Online social networks — encouraging sharing in the face of greed

[Below is a note I posted on orkut in response to a fellow who noted that he was erasing his entire friends list, which he viewed as a commodity not appropriate to share with others freely.]

One thing we might agree on as a concern is the issue of freeloading.

Basically, what to do against those who scrape data, use and/or abuse data in the aggregate or individually on orkut, or — less sinisterly — simply take much more than they give (e.g., someone who lists only 1 friend, but networks with or even asks something of countless others in a social network).

It’s a social networking tragedy of the commons… a few voracious grazers who don’t “replant” ruin the network for everyone else.

Then again, isn’t this simply like real life?

In any given city, 1% of the people do the volunteering / civic planning / cultural/infrastructure/political contributions, often for little or no extrinsic compensations. Being on the school board, contributing to citizens’ input meetings, etc.

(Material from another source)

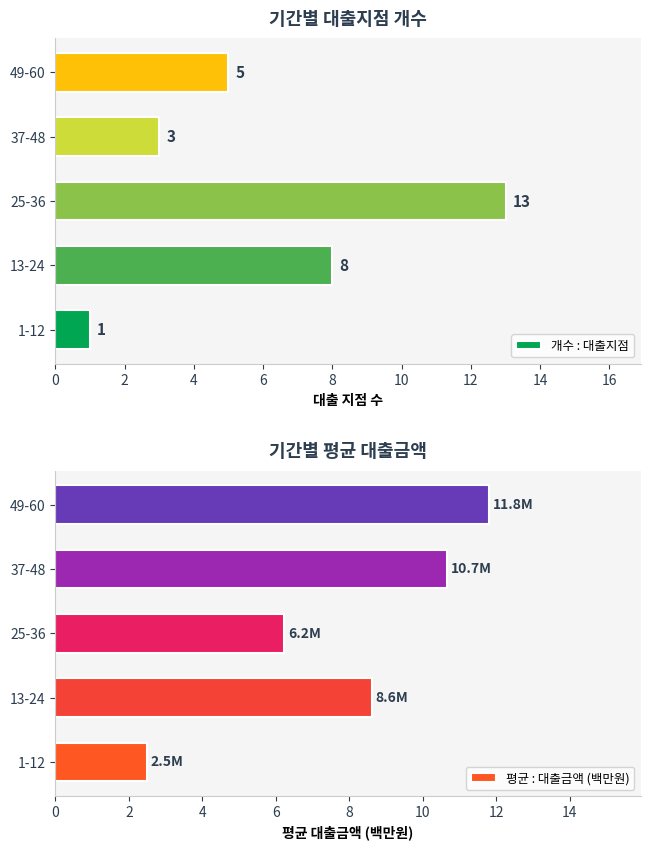

How many 개수 : 대출지점 values are between 3 and 8?

3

And the other 99% get a free ride (theoretically better-planned schools, more robust local economies, and so on).

The challenge, however, becomes one of preventing “leeching” (of others talent, good will, connections, etc.) while not punishing those who — for one reason or another — don’t have much to offer initially but are intent on working their way up and contributing later, or in different ways.

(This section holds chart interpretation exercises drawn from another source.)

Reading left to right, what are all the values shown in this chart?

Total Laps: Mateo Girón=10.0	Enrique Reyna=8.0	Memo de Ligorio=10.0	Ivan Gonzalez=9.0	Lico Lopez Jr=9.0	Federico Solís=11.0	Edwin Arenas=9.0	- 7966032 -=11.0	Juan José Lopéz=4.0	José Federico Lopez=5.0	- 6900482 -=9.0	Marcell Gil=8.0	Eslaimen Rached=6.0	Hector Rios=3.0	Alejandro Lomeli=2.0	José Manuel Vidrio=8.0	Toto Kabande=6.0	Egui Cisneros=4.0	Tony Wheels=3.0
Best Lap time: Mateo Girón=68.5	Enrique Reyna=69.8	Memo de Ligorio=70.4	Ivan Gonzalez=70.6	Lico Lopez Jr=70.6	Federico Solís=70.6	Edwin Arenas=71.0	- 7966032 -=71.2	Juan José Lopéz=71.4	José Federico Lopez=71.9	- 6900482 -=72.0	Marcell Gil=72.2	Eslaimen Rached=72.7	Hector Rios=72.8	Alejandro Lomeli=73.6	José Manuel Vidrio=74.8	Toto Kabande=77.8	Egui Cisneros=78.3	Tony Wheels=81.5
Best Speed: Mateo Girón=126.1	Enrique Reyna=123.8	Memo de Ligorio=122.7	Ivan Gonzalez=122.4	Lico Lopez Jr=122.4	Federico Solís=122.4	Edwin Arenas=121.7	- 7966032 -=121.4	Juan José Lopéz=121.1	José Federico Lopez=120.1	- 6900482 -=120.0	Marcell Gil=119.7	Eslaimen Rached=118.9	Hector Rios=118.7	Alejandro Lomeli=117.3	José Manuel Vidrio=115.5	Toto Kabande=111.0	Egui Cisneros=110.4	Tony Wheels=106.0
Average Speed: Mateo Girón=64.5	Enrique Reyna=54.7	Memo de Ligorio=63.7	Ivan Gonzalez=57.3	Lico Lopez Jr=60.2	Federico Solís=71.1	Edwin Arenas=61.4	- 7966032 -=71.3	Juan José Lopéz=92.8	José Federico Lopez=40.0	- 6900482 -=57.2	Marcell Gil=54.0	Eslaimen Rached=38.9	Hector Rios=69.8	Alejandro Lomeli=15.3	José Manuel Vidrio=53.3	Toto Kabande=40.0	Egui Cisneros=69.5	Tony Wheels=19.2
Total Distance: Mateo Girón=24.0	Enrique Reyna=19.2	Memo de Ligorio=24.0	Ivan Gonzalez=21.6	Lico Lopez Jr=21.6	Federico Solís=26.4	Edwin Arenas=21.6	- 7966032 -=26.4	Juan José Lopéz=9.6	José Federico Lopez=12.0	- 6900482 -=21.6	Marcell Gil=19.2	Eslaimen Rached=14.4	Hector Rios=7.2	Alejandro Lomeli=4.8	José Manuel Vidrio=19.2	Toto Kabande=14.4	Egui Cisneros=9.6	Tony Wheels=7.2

You may have fabulous connections, but someone may also have something you want. That someone may find your friends list valuable, and may (optimally) in return offer you something of value.

But if you don’t present the initial offering… if you don’t show up on the radar screen, then you become shut out of the social networking currency exchange. You’re not even ‘listed’ so to speak.

On a related note, take the example of your earlier offer to do paid consulting for orkut/Google. From this alone, the folks there may have little reason to understand or trust your knowledge, and thus little reason to hire you. But if you give too much feedback or assistance early, your help may be taken for granted.

The key, then, is in the balancing of threats and opportunities.